**WHAT YOU NEED TO DO:** Read through the data and report every line in which the word "Living" occurs.

**RECORDS SUPPLIED:**

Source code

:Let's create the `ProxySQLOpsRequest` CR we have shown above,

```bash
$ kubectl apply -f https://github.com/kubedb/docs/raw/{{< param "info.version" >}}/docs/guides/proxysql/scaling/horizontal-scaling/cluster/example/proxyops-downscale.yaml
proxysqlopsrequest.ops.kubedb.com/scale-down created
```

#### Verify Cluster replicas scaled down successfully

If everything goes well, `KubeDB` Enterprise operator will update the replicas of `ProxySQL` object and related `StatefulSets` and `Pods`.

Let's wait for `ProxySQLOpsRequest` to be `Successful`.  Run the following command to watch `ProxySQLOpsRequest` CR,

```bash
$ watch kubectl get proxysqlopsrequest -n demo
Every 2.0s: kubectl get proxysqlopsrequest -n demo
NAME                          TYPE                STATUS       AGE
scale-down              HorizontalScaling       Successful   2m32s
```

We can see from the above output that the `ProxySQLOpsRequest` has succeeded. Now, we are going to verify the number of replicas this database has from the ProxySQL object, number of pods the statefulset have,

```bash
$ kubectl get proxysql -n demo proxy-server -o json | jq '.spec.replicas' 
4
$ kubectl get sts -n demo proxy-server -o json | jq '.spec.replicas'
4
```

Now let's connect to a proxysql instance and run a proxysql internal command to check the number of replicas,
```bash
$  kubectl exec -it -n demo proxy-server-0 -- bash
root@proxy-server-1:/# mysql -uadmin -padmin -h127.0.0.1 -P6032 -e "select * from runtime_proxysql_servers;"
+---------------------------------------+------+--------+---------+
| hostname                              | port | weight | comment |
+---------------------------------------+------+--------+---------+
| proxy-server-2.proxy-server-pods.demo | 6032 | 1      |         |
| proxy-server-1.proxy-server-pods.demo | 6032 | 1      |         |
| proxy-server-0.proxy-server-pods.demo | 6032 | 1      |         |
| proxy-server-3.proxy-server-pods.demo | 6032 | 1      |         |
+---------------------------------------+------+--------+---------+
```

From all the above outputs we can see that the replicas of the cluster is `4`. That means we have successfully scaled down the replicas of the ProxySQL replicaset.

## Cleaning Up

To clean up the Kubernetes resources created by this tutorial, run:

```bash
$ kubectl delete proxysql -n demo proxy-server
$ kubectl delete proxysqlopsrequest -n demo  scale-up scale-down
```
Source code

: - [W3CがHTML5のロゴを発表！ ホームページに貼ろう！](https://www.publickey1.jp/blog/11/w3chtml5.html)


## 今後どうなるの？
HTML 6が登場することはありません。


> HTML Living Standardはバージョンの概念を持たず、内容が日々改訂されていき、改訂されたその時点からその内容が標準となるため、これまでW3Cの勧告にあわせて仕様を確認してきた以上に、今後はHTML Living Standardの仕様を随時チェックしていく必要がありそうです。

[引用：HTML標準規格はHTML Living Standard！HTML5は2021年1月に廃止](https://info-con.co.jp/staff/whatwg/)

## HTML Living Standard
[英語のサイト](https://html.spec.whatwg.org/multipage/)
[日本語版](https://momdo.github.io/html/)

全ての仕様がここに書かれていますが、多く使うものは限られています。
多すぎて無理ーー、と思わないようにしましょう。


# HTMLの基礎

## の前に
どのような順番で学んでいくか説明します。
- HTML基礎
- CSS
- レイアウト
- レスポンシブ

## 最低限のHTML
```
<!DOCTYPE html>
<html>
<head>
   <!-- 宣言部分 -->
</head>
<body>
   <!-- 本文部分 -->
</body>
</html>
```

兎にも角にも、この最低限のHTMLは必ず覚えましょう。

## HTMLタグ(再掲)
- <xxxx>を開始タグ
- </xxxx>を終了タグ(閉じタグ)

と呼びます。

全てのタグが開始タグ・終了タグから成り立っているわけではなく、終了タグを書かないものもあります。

**THE ANSWER:**
> HTML Living Standardはバージョンの概念を持たず、内容が日々改訂されていき、改訂されたその時点からその内容が標準となるため、これまでW3Cの勧告にあわせて仕様を確認してきた以上に、今後はHTML Living Standardの仕様を随時チェックしていく必要がありそうです。
[引用：HTML標準規格はHTML Living Standard！HTML5は2021年1月に廃止](https://info-con.co.jp/staff/whatwg/)
## HTML Living Standard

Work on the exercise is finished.